**Document section**
[Start of Attachment]

In problem 9.33 the result is $A = \frac{μ_{0} m_{0} ω^{2}}{4 π c}$

Determine the average value of Poynting vector intensity.

Substitute $\frac{μ_{0} m_{0} ω}{4 π} \frac{\sin θ}{r} [\frac{1}{r} \sin [ω (t - \frac{r}{c})] + \frac{ω}{c} \cos [ω (t - \frac{r}{c})]]] \hat{ϕ}$ for $E$ and

$B = \frac{μ_{0} m_{0}}{4 π} \{\begin{array}{l} \frac{2 \cos θ}{r^{2}} [\frac{1}{r} \cos [ω (t - \frac{r}{c})] - \frac{ω}{c} \sin [ω (t - \frac{r}{c})] \hat{r}] \\ - \frac{\sin θ}{r} [\begin{array}{l} - \frac{1}{r^{2}} \cos [ω (t - \frac{r}{c})] + \frac{ω}{r c} \sin ω [(t - \frac{r}{c})] \\ + {(\frac{ω}{c})}^{2} \cos ω [(t - \frac{r}{c})] \end{array}] \end{array}\}$ for $B$ into equation (3).

$\begin{array}{l} S = \frac{1}{c} (E \times B) \\ S = \frac{μ_{0} m_{0}^{2} ω^{3}}{16 π^{2} c^{2}} (\frac{\sin θ}{r^{2}}) \{\begin{matrix} \frac{2 \cos θ}{r} [(1 - \frac{c^{2}}{ω^{2} r^{2}}) \sin u \cos u + \frac{c}{ω r} (\cos^{2} u - \sin^{2} u)] \hat{θ} \\ + \sin θ [\begin{array}{l} (- \frac{2}{r} + \frac{c^{2}}{ω^{2} r^{3}}) \sin u \cos u + \frac{ω}{c} \cos^{2} u \\ + \frac{c}{ω r^{2}} (\sin^{2} u - \cos^{2} u) \end{array}] \hat{r} \end{matrix}\} \end{array}$

Here, $u = - ω (t - \frac{r}{c})$

Then average value of Poynting vector is intensity

$⟨ S ⟩ = \frac{μ_{0} m_{0}^{2} ω^{4}}{32 π^{2} c^{3}} \frac{\sin^{2} θ}{r^{2}} \hat{r}$

This is the same radiation intensity that we estimated using approximations.

Therefore, the average value of Poynting vector intensity is $< S > = \frac{μ_{0} m_{0}^{2} ω^{4}}{32 π^{2} c^{3}} \frac{\sin^{2} θ}{r^{2}} \hat{r}$ .

[End of Attachment]

**Provided data**
[Start of Attachment]

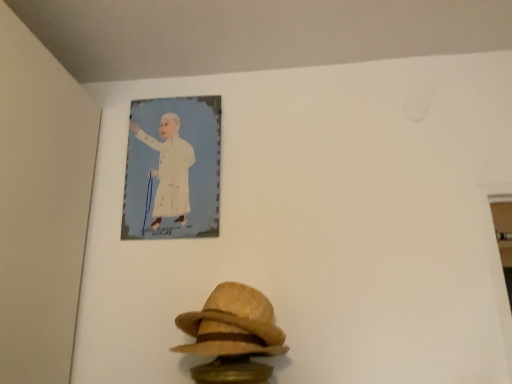
Question: Is felt straw fedora at lower center wider than white paper portrait at upper center?

Choices:
 (A) no
 (B) yes

Answer: (B)

Question: Considering the relative sizes of felt straw fedora at lower center and white paper portrait at upper center in the image provided, is felt straw fedora at lower center taller than white paper portrait at upper center?

Choices:
 (A) no
 (B) yes

Answer: (A)

Question: Is felt straw fedora at lower center to the left of white paper portrait at upper center from the viewer's perspective?

Choices:
 (A) no
 (B) yes

Answer: (A)

Question: Is the position of felt straw fedora at lower center more distant than that of white paper portrait at upper center?

Choices:
 (A) yes
 (B) no

Answer: (B)

Question: From a real-world perspective, is felt straw fedora at lower center physically below white paper portrait at upper center?

Choices:
 (A) no
 (B) yes

Answer: (B)

Question: Does felt straw fedora at lower center have a larger size compared to white paper portrait at upper center?

Choices:
 (A) yes
 (B) no

Answer: (A)

Question: Does white paper portrait at upper center lie behind felt straw fedora at lower center?

Choices:
 (A) no
 (B) yes

Answer: (B)

Question: Can you confirm if white paper portrait at upper center is wider than felt straw fedora at lower center?

Choices:
 (A) yes
 (B) no

Answer: (B)

Question: Is white paper portrait at upper center aimed at felt straw fedora at lower center?

Choices:
 (A) no
 (B) yes

Answer: (A)

Question: From a real-world perspective, is white paper portrait at upper center on top of felt straw fedora at lower center?

Choices:
 (A) no
 (B) yes

Answer: (B)

Question: Is white paper portrait at upper center at the left side of felt straw fedora at lower center?

Choices:
 (A) yes
 (B) no

Answer: (A)

Question: Is white paper portrait at upper center turned away from felt straw fedora at lower center?

Choices:
 (A) yes
 (B) no

Answer: (B)

Question: Would you say felt straw fedora at lower center is inside or outside white paper portrait at upper center?

Choices:
 (A) inside
 (B) outside

Answer: (B)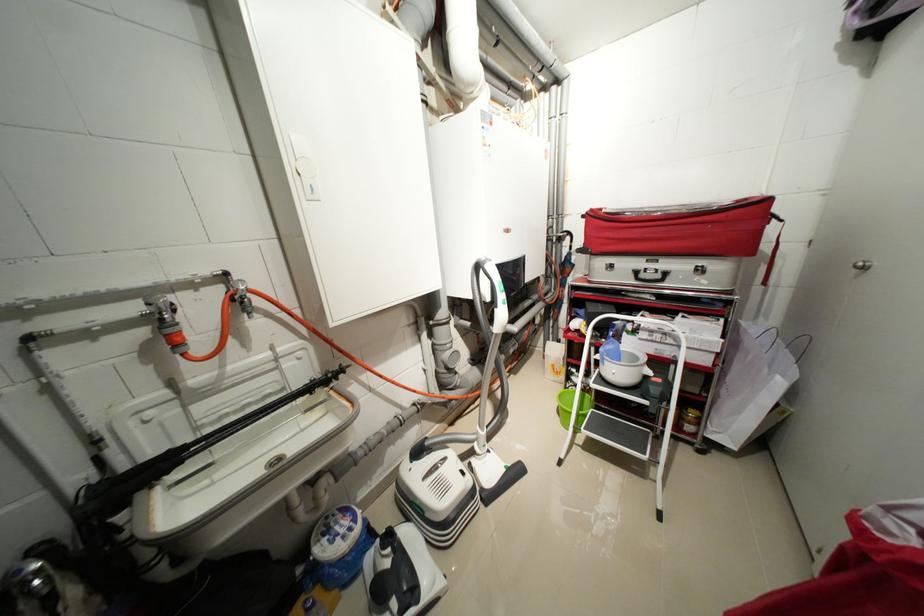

[End of Attachment]

**What is needed**
Answer these from the Poynting vector solution above:
1. What result does it quote from problem 9.33?
2. How is u defined?
3. What does it say the average value of the Poynting vector is the same as?

**Reply to the exercise**
1. A = μ₀m₀ω² / (4πc)
2. u = −ω(t − r/c)
3. The radiation intensity that was estimated using approximations.